Notes Concerning the Author and his Writings.

Thomas Nelson Page (1853 – 1922) was a lawyer and a Virginian and a Southern writer of non-fiction and fiction.  He also served as the American ambassador to Italy during the administration of President Woodrow Wilson, including the important period of World War I.  Both is father and his mother were of prosperous and prominent Virginia families by the end of the War Between the States, when Thomas had just turned 12 years old, the conclusion of Political Reconstruction, when Thomas reached manhood, the family was destitute.  Nevertheless he managed to get an education, including the University of Virginia, and become accredited as a lawyer by the age of 23, in 1876. 

In 1893 Page gave up his law practice entirely and moved Washington, D. C. to focus on his writing (18 volumes when compiled and published in 1912). Page popularized the tradition of life on large Southern farms prior to the War Between the States.  He viewed those years as representative of moral purity, and often vilified the reforms of the Gilded Age as a sign of moral decline.  Such views are especially evident in his collection of short stories, In Ole Virginia, published in 1887 with introduction by Clyde N. Wilson.  Another short-story collection is entitled The Burial of the Guns (1894).

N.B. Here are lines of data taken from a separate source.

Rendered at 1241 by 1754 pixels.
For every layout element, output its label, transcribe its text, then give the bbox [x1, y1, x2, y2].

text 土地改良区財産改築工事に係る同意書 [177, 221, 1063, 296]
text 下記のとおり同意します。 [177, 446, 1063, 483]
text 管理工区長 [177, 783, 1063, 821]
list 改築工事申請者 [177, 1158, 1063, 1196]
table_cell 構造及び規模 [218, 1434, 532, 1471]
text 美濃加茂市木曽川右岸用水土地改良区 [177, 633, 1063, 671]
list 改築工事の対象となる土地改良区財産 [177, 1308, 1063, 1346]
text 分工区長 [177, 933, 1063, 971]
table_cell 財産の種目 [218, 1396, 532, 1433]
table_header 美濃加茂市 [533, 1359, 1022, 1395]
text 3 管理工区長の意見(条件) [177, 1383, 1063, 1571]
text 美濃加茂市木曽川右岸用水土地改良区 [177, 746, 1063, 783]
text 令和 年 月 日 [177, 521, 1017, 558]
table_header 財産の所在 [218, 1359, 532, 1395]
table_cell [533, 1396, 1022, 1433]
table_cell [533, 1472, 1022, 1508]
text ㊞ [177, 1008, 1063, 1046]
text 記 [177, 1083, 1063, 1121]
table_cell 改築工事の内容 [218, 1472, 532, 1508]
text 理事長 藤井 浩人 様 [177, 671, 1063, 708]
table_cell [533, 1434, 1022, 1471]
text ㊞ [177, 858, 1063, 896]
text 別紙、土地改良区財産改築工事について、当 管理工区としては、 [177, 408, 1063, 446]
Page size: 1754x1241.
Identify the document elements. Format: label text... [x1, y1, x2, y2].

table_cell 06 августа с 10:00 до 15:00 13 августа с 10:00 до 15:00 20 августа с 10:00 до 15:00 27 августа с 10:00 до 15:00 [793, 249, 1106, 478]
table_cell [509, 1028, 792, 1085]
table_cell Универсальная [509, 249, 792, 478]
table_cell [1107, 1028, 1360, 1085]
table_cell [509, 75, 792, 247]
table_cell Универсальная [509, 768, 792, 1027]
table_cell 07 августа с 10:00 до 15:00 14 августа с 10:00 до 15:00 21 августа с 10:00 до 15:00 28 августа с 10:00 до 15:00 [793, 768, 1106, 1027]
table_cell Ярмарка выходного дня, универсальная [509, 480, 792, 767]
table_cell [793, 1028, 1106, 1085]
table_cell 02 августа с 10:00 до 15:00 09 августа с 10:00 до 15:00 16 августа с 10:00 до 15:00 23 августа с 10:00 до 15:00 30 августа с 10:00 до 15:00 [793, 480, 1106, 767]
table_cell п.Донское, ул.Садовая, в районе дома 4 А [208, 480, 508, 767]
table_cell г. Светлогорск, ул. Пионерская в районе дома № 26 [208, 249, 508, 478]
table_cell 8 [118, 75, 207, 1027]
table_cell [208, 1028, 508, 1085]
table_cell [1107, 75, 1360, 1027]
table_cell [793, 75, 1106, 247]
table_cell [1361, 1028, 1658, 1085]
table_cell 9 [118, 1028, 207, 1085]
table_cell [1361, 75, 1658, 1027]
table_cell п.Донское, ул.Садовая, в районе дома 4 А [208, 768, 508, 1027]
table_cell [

But Page also wrote nonfiction of the same tenor, such as this 1892 collection of essays, which he hoped might “serve to help awaken inquiry into the true history of the Southern people and may aid in dispelling the misapprehension under which  the Old South has lain so long.”  Here, concerning the South prior to state secession and war, Nelson Page proudly offers his attitudes is non-fiction writings, including:  The Old South; Authorship in the South Before the War; Glimpses of Life in Colonial Virginia; Social Life in Old Virginia Before the War; Two Old Colonial Places; The Old Virginia Lawyer; The Want of a History of the Southern People, and The Negro Question.

Under President Woodrow Wilson, Page served as ambassador to Italy for 6 years between 1913 and 1919. His book entitled Italy and the World War (1920) is a memoir of his service there.